Supplied records:
'''

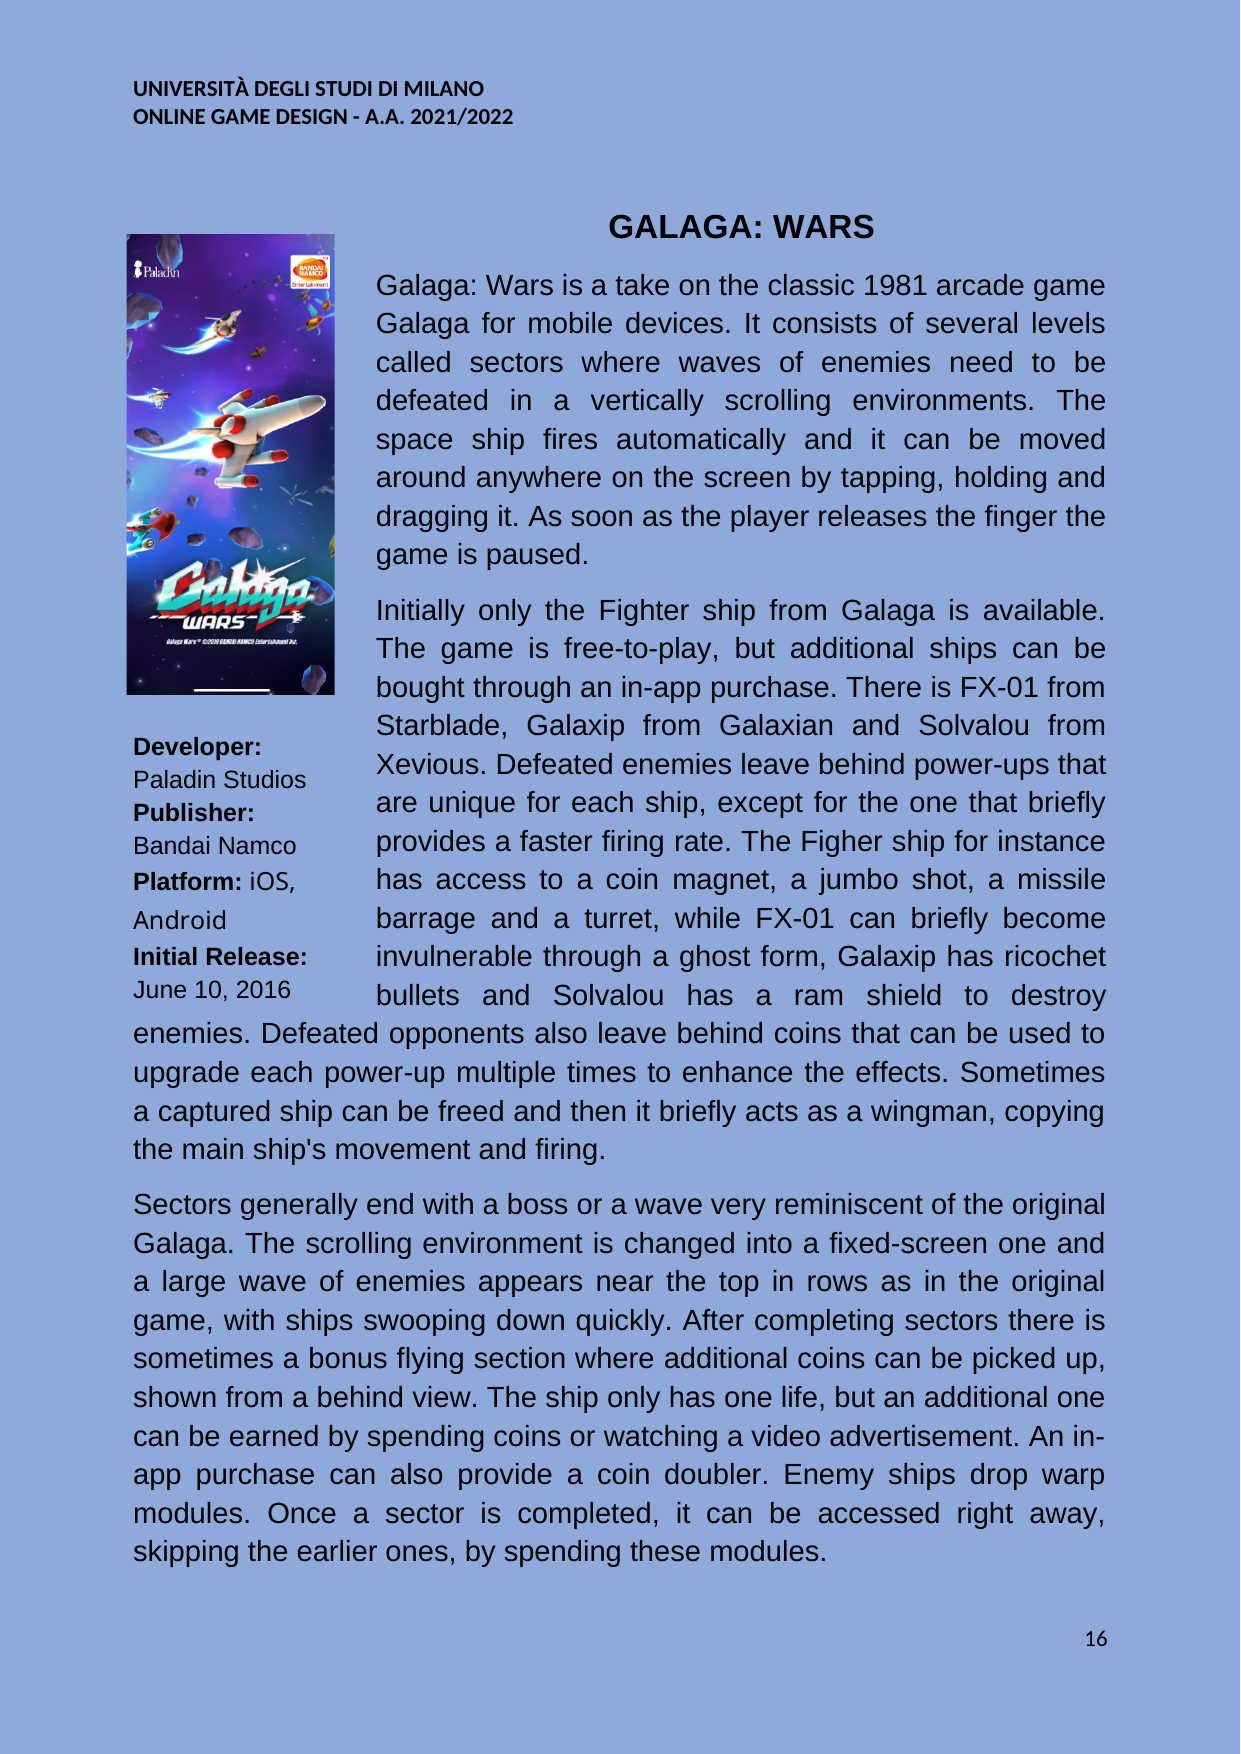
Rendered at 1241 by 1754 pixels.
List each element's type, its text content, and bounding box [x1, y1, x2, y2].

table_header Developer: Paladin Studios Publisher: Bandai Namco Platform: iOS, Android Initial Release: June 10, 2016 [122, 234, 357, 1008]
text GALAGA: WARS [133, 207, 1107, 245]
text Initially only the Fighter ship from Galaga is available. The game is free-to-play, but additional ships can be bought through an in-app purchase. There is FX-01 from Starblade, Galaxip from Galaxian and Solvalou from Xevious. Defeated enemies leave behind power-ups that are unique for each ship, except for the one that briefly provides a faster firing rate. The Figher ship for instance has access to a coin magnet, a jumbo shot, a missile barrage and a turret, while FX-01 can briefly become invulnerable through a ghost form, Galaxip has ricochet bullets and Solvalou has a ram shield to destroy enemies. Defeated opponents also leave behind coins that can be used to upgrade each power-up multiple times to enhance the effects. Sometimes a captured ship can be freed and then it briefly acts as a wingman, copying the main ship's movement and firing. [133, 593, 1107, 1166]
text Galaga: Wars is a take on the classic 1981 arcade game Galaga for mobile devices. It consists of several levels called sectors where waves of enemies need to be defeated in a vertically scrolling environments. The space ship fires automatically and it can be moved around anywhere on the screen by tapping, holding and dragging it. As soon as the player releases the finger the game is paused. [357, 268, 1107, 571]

'''

Task requirements:
All records above should be duplicated exactly, with the pictures omitted.

Solution to this exercise:
Rendered at 1241 by 1754 pixels.
List each element's type, its text content, and bounding box [x1, y1, x2, y2].

table_header Developer: Paladin Studios Publisher: Bandai Namco Platform: iOS, Android Initial Release: June 10, 2016 [122, 234, 357, 1008]
text GALAGA: WARS [133, 207, 1107, 245]
text Initially only the Fighter ship from Galaga is available. The game is free-to-play, but additional ships can be bought through an in-app purchase. There is FX-01 from Starblade, Galaxip from Galaxian and Solvalou from Xevious. Defeated enemies leave behind power-ups that are unique for each ship, except for the one that briefly provides a faster firing rate. The Figher ship for instance has access to a coin magnet, a jumbo shot, a missile barrage and a turret, while FX-01 can briefly become invulnerable through a ghost form, Galaxip has ricochet bullets and Solvalou has a ram shield to destroy enemies. Defeated opponents also leave behind coins that can be used to upgrade each power-up multiple times to enhance the effects. Sometimes a captured ship can be freed and then it briefly acts as a wingman, copying the main ship's movement and firing. [133, 593, 1107, 1166]
text Galaga: Wars is a take on the classic 1981 arcade game Galaga for mobile devices. It consists of several levels called sectors where waves of enemies need to be defeated in a vertically scrolling environments. The space ship fires automatically and it can be moved around anywhere on the screen by tapping, holding and dragging it. As soon as the player releases the finger the game is paused. [357, 268, 1107, 571]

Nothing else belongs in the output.